Growing The Game: Where has golf gone wrong?

No-one, least of all the young people of today, enjoy hearing that things were better “before” and golfers probably hate that more than most.

Yet former American touring professional Brandel Chamblee, these days a high-profile commentator in the US, suggests golf has “dropped the ball” with how they are treating the professional players of today.

Tiger Woods Tiger Woods’ enormous success lead directly to the last upsurge in golf participation worldwide (Credit: Anthony Powter)

And until we get another Tiger Woods, or Arnold Palmer or Bobby Jones, he says it is set to continue.

Chamblee says the game boomed in three different eras when those three were at their peak.

More golf courses opened up around the world, more people took up the game and things were rosy.

Not so now, and Chamblee agrees the game appears to be going through something of a mini-slump.

“In my mind, the golf professional is the most important person in golf, the link between the golfer and the game,” Chamblee wrote in the US last week.

“But another link, one between golf courses and boardrooms and Wall Street, has fundamentally changed the golf professional’s job as “growing the game” has become golf’s highest priority.

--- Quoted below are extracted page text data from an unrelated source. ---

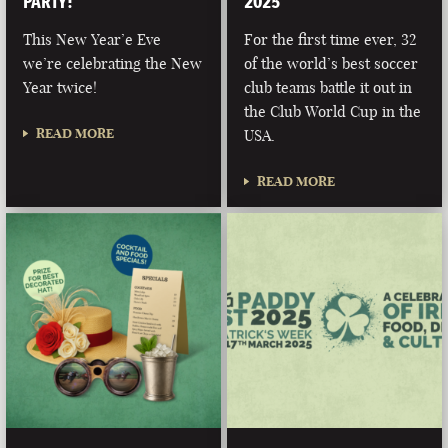
PARTY!
2025
This New Year’e Eve
For the first time ever, 32
we’re celebrating the New
of the world’s best soccer
Year twice!
club teams battle it out in
the Club World Cup in the
READ MORE
USA.
READ MORE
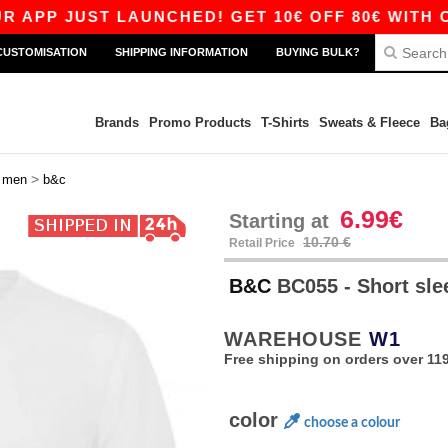
JUST LAUNCHED! GET 10€ OFF 80€ WITH CODE A
CUSTOMISATION
SHIPPING INFORMATION
BUYING BULK?
Brands
Promo Products
T-Shirts
Sweats & Fleece
Ba
>
>
men
b&c
6.99€
Starting at
10.70 €
Retail Price
B&C
BC055 - Short slee
WAREHOUSE
W1
Free shipping on orders over 119
color
choose a colour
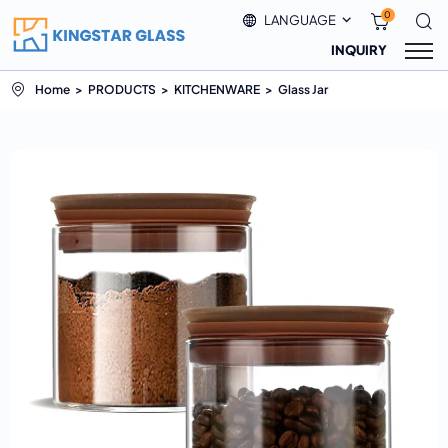
0
LANGUAGE
INQUIRY
Home
PRODUCTS
KITCHENWARE
Glass Jar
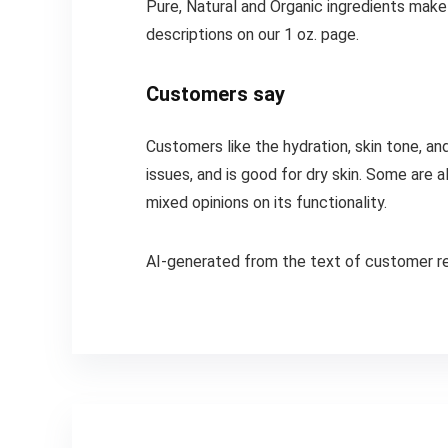
Pure, Natural and Organic ingredients make
descriptions on our 1 oz. page.
Customers say
Customers like the hydration, skin tone, and
issues, and is good for dry skin. Some are
mixed opinions on its functionality.
AI-generated from the text of customer r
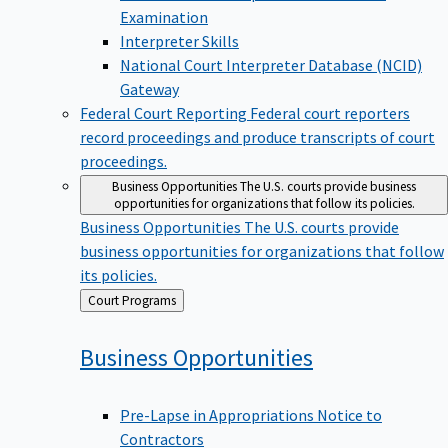
Examination
Interpreter Skills
National Court Interpreter Database (NCID)
Gateway
Federal Court Reporting
Federal court reporters
record proceedings and produce transcripts of court
proceedings.
Business Opportunities
The U.S. courts provide business
opportunities for organizations that follow its policies.
Business Opportunities
The U.S. courts provide
business opportunities for organizations that follow
its policies.
Back
Court Programs
to
Business
Opportunities
Pre-Lapse in Appropriations Notice to
Contractors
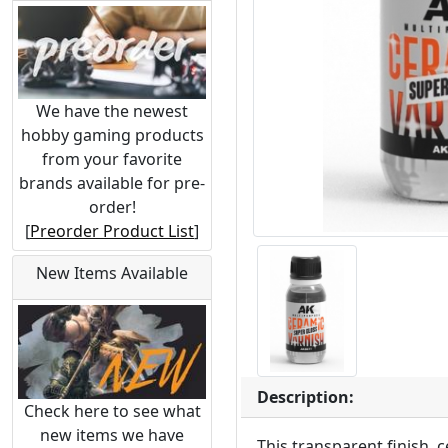
We have the newest
hobby gaming products
from your favorite
brands available for pre-
order!
[
Preorder Product List
]
New Items Available
Description:
Check here to see what
new items we have
This transparent finish,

“I hear repeatedly that golf’s participation numbers are falling; that the millennials aren’t interested in it and the 18-30-year-old set that was, isn’t anymore; that those who care about the future of golf should all work to “grow the game”.

“Today, that means getting the golfer to the course at all costs. It means cutting the cost of green fees and the salary of the golf pro. It means trying to make the game easier (15-inch cups), faster (nine-to-12-hole rounds) or even completely different (Footgolf).

“The downturn in golf’s popularity – and this is not the first one – is not because it is expensive, not because it is too difficult, not because of anything other than the natural ebb and flow of the sport.”

“Golf didn’t just suddenly become hard; it has driven people crazy for centuries.”

“The difficulty of the game has always been a large part of its allure. The difficulty is offset by the passion that people have for it.”